Two rights groups, the Community Legal Education Centre in Cambodia and Tenaganita in Malaysia, worked with police and maritime authorities to identify and rescue the men in Sarawak province during raids on plywood factories conducted last week and in May.

The factories are suspected of illegally using them as cheap labour after they fled horrific conditions aboard two separate fishing vessels in late March and early April, said Huy Pich Sovann, a programme officer at CLEC.

In what is a familiar story for those dealing with trafficking victims, the men – who hail from provinces stretching from Banteay Meanchey to Kampot – said they sought work in Thailand in late 2010 and early 2011 through a broker. They were then trafficked onto Thai fishing boats where their passports were taken, said Huy Puch Sovann. “They were exploited and forcibly worked as slaves in fishing boats and sold to a Malaysian fishing-boat boss before they were rescued,” he said.  

“The owner of a boat [observed by one of the men] had a gun. Sometimes when he got drunk he laid them down on the boat and he would shoot at them, just for fun. If somebody got hit, there was no medicine to treat them and he’d just throw them in the water.”

Such conditions drove men on both boats to swim to shore in late March and early April, Aegile Fernandez, anti-human trafficking coordinator at Teneganita, said yesterday.

“Fishermen have shared stories with us about people who were sick and had no medication who had been beaten or shot and thrown into the sea. I think these are really serious matters that need to be addressed,” she said.

From shore, the men were picked up by brokers who took them to work in plywood factories for about 90 ringgit (US$30) per month, she added. Huy Pich Sovann said a raid was conducted by Malaysian police last Tuesday on Lim Brothers plywood factory in Kampong Sdau.

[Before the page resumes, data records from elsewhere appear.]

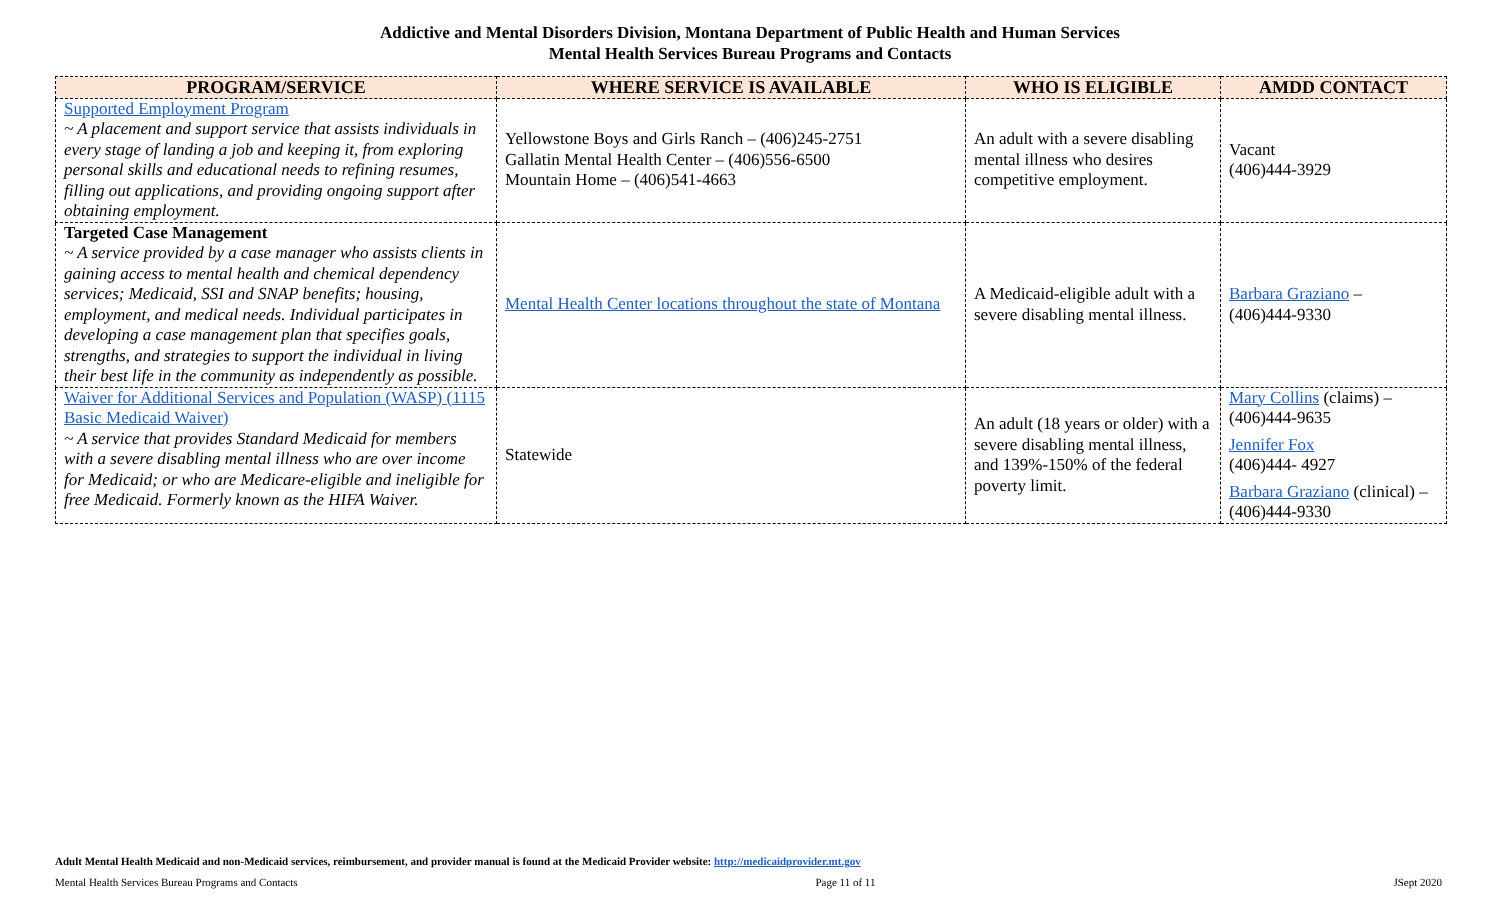Addictive and Mental Disorders Division, Montana Department of Public Health and Human Services
Mental Health Services Bureau Programs and Contacts
| PROGRAM/SERVICE | WHERE SERVICE IS AVAILABLE | WHO IS ELIGIBLE | AMDD CONTACT |
| --- | --- | --- | --- |
| Supported Employment Program ~ A placement and support service that assists individuals in every stage of landing a job and keeping it, from exploring personal skills and educational needs to refining resumes, filling out applications, and providing ongoing support after obtaining employment. | Yellowstone Boys and Girls Ranch – (406)245-2751 Gallatin Mental Health Center – (406)556-6500 Mountain Home – (406)541-4663 | An adult with a severe disabling mental illness who desires competitive employment. | Vacant (406)444-3929 |
| Targeted Case Management ~ A service provided by a case manager who assists clients in gaining access to mental health and chemical dependency services; Medicaid, SSI and SNAP benefits; housing, employment, and medical needs. Individual participates in developing a case management plan that specifies goals, strengths, and strategies to support the individual in living their best life in the community as independently as possible. | Mental Health Center locations throughout the state of Montana | A Medicaid-eligible adult with a severe disabling mental illness. | Barbara Graziano – (406)444-9330 |
| Waiver for Additional Services and Population (WASP) (1115 Basic Medicaid Waiver) ~ A service that provides Standard Medicaid for members with a severe disabling mental illness who are over income for Medicaid; or who are Medicare-eligible and ineligible for free Medicaid. Formerly known as the HIFA Waiver. | Statewide | An adult (18 years or older) with a severe disabling mental illness, and 139%-150% of the federal poverty limit. | Mary Collins (claims) – (406)444-9635 Jennifer Fox (406)444- 4927 Barbara Graziano (clinical) – (406)444-9330 |
Adult Mental Health Medicaid and non-Medicaid services, reimbursement, and provider manual is found at the Medicaid Provider website: http://medicaidprovider.mt.gov
Mental Health Services Bureau Programs and Contacts Page 11 of 11 JSept 2020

Battambang residents Hun Baraing, 47, and Kriel Ratanak, 20, as well as Nouv Vuthy, 21, from Kampot, were rescued.

Phan Sarak, 24, from Siem Reap, was rescued in a separ-ate raid on the same day at a chicken farm belonging to the same company.

Tith Sopheak and Sar Ra, both 27, from Battambang,  and 24-year-old Phath Sophay, from Pursat, were seized during an earlier rescue operation at the Asia Plywood factory in Tanjung Manis town on May 28.

Asia Plywood did not respond to inquiries from The Post yesterday and the contact details of Lim Brothers could not be found.

All the victims remain in an immigration detention facility in Sarawak, awaiting repatriation.  

Chhoeng Heap, 52, father of Nouv Vuthy, from Kampot‘s Chhouk district, said his son was trafficked by a broker in September last year, even though he had forbidden his son from seeking work in Thailand because he believed it was dangerous.

His son called him once he had escaped the fishing boat and said he was desperate to return to Cambodia.

“He was forced to work as a slave while living on the sea, I was very shocked to hear my son’s voice,” he said.

On Thursday, Chhong Heap’s son phoned again to tell his father the ordeal was over and he would soon be repatriated to Cambodia.

“I was very glad to hear from him. I would like to appeal to the Cambodian government, espec-ially the embassy, to take legal action to return my son and all the victims to their homes as soon as possible,” he said.  

Hundreds of trafficked Cambodian fishermen had turned up in Sarawak in the past few years, Fernandez said, often as floating bodies that had been tossed overboard.

She called for the Association of South East Asian Nations to address a multinational slave labour trafficking business that required urgent co-ordination by all countries involved.

Just how many more Cambodians are languishing aboard fishing boats as disposable slave labour is impossible to estimate but Chea Nara, senior human rights monitor at Licadho, said they had located another eleven men stranded in Malaysian prisons.

With no passports, such workers can be deemed illegal migrants rather than victims of human trafficking and, if caught, can be imprisoned.

Ministry of Foreign Affairs spokesman Koy Kuong and Raja Saiful Ridzuwan, deputy chief of mission at the Malaysian embassy in Cambodia, could not be reached.